Lorsque vous flânerez prochainement sous les arcades de Louhans, imaginez-les
habillées de leurs échoppes médiévales… Vous marcheriez sur les pavés, au centre
d’une Grande Rue encombrée de mulets et chevaux tirant des charrettes. Regardez
bien où vous marchez mais levez aussi la tête : immondices et eaux usées pourraient
bien être jetés directement par les fenêtres des maisons surplombant les arcades…
Aujourd’hui encore, Louhans est animée chaque lundi matin par son marché.
157 arcades, une grande variété de style et d’époque… 26
février 2010
Lorsque l’on flâne sous les arcades de Louhans aujourd’hui,
on perçoit tout d’abord cette succession d’arches, d’arcades, habillant la grande
rue de la ville.
Au nombre de 157 actuellement, la construction de chacune
d’entre elles et des maisons les surmontant s’échelonne depuis environ 1480.

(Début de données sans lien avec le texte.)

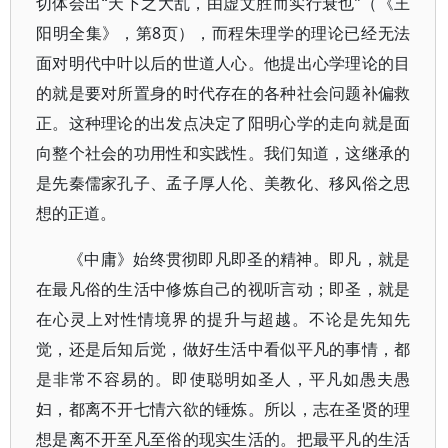
切体会出“天下之大乱，由虚文胜而实行衰也”（《王
阳明全集》，第8页），而程朱理学的理论已经无法
面对明代中叶以后的世道人心。他提出心学理论的目
的就是要对所置身的时代存在的各种社会问题补偏救
正。这种理论的出发点决定了阳明心学的走向就是面
向整个社会的功用性和实践性。我们知道，这继承的
是先秦儒家孔子、孟子厚人伦、美教化、移风俗之思
想的正道。
《中庸》始终贯彻即凡即圣的精神。即凡，就是
在最凡俗的生活中修炼自己的视听言动；即圣，就是
在心灵上对性情境界的提升与超越。不论是先知先
觉，还是后知后觉，做好生活中看似平凡的事情，都
是非常不容易的。即使聪明如圣人，平凡如愚夫愚
妇，都离不开七情六欲的锤炼。所以，志在圣贤的理
想是离不开至凡至俗的现实生活的。把最平凡的生活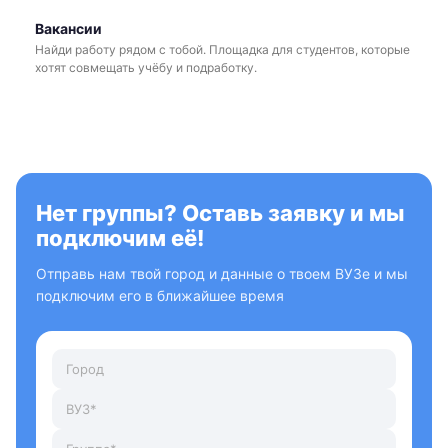
Вакансии
Найди работу рядом с тобой. Площадка для студентов, которые
хотят совмещать учёбу и подработку.
Нет группы? Оставь заявку и мы
подключим её!
Отправь нам твой город и данные о твоем ВУЗе и мы
подключим его в ближайшее время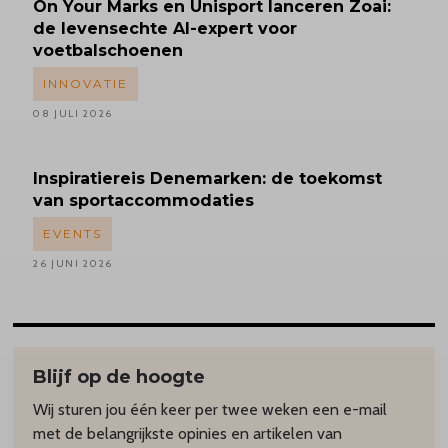
On Your Marks en Unisport lanceren Zoai:
de levensechte AI-expert voor
voetbalschoenen
INNOVATIE
08 JULI 2026
Inspiratiereis
Denemarken: de toekomst
van sportaccommodaties
EVENTS
26 JUNI 2026
Blijf op de hoogte
Wij sturen jou één keer per twee weken een e-mail
met de belangrijkste opinies en artikelen van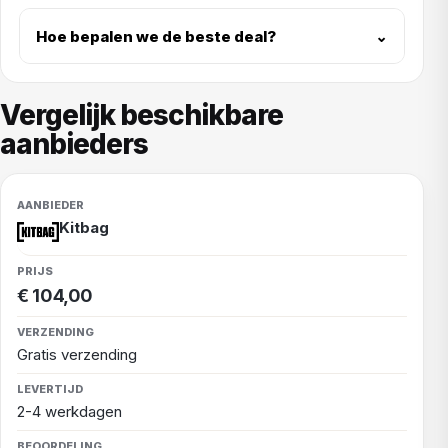
Hoe bepalen we de beste deal?
⌄
Vergelijk beschikbare
aanbieders
Kitbag
€ 104,00
Gratis verzending
2-4 werkdagen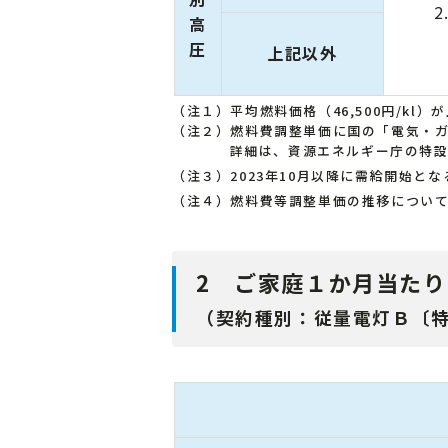
2
高
圧
上記以外
（注１）平均燃料価格（46,500円/kl）
（注２）燃料費調整単価に国の「電気・
詳細は、資源エネルギー庁の特
（注３）2023年10月以降に需給開始
（注４）燃料費等調整単価の推移につい
2 ご家庭１か月当た
（契約種別：従量電灯Ｂ〔特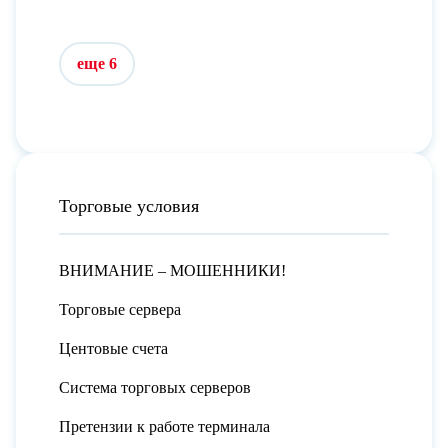
еще 6
Торговые условия
ВНИМАНИЕ – МОШЕННИКИ!
Торговые сервера
Центовые счета
Система торговых серверов
Претензии к работе терминала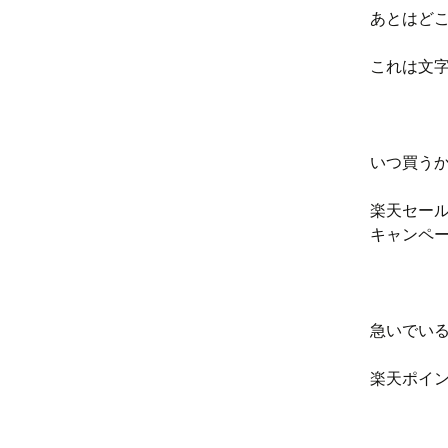
あとはど
これは文
いつ買う
楽天セール
キャンペ
急いでい
楽天ポイ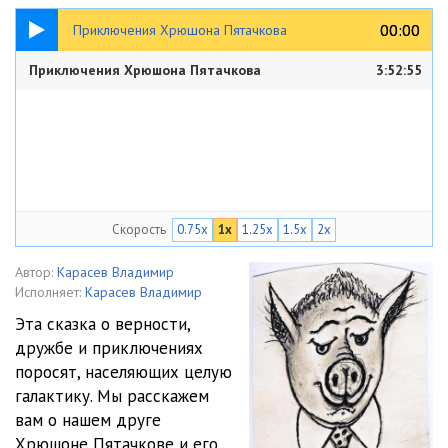
3:52:55
00:00
00:00
Приключения Хрюшона Пятачкова
Приключения Хрюшона Пятачкова
3:52:55
Скорость
0.75x
1x
1.25x
1.5x
2x
Автор:
Карасев Владимир
Исполняет:
Карасев Владимир
Эта сказка о верности,
дружбе и приключениях
поросят, населяющих целую
галактику. Мы расскажем
вам о нашем друге
Хрюшоне Пятачкове и его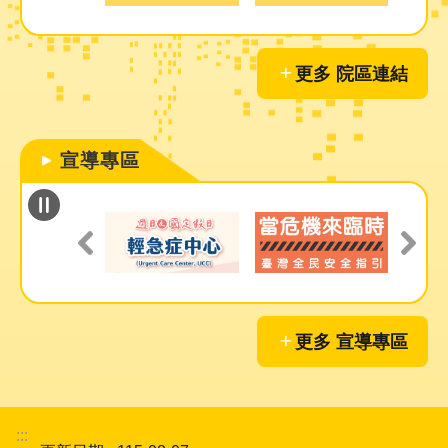
更多 院區連結
宣導專區
更多 宣導專區
:::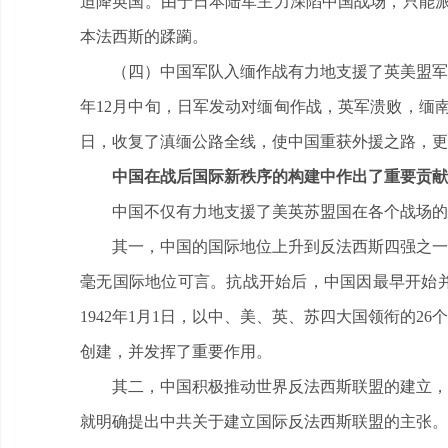
迫降英国。由于日本陆军主力深陷中国战场，只能派
本法西斯的蹂躏。
（四）中国军队入缅作战有力地支援了英美盟军
年12月中旬，日军发动对缅甸作战，英军溃败，缅南失
日，收复了滇缅公路全线，使中国重获外援之路，更
中国在战后国际新秩序的构建中作出了重要贡献
中国不仅有力地支援了美英苏盟国在各个战场的
其一，中国的国际地位上升到反法西斯四强之一
毫无国际地位可言。抗战开始后，中国因最早开始
1942年1月1日，以中、美、英、苏四大国领衔的
创建，并发挥了重要作用。
其二，中国积极推动世界反法西斯联盟的建立，为
就明确提出中共关于建立国际反法西斯联盟的主张。1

Ces arcades permirent d’abriter les échoppes des commerçants très actifs dans
cette rue.
Les devantures se composaient d’un système de volets décrit par
Lucien Guillemaut : « Il y avait de nombreuses boutiques, toutes à lourds volets
de bois faisant corps avec la devanture et s’ouvrant horizontalement par le
milieu : celui d’en bas s’abaissait, celui d’en haut se relevait et ils étaient
maintenus par des crochets ; celui d’en bas recevait des marchandises et celui
d’en haut abritait l’étalage. » D’après lui, ce procédé fonctionna jusque dans
la première moitié du 19ème siècle. En était-il de même à Cuiseaux où la rue
saint Thomas arbore elle aussi quelques arcades à vocation commerçante ? Sans
doute.
S’il est attentionné, le promeneur remarquera tout d’abord la diversité
de formes et de matériaux constituant les arcades de Louhans : la plupart sont
en pierre, parfois en calcaire de Préty, pierre rose dans de grandes dalles
forment le sol des arcades. D’autres sont en bois, piliers mais aussi plafonds,
vestiges des anciennes arches médiévales. Quasiment chaque arcade possède sa
cave dont l’accès est matérialisé le plus souvent par une double porte métallique.
Enfin, les maisons constituant la partie haute des arcades relèvent d’une
variété infinie : large façade ostentatoire de la Caisse d’Epargne, petit édifice
en pans de bois ou encore loggia de style colonial…
La cité des arcades est riche de diversité.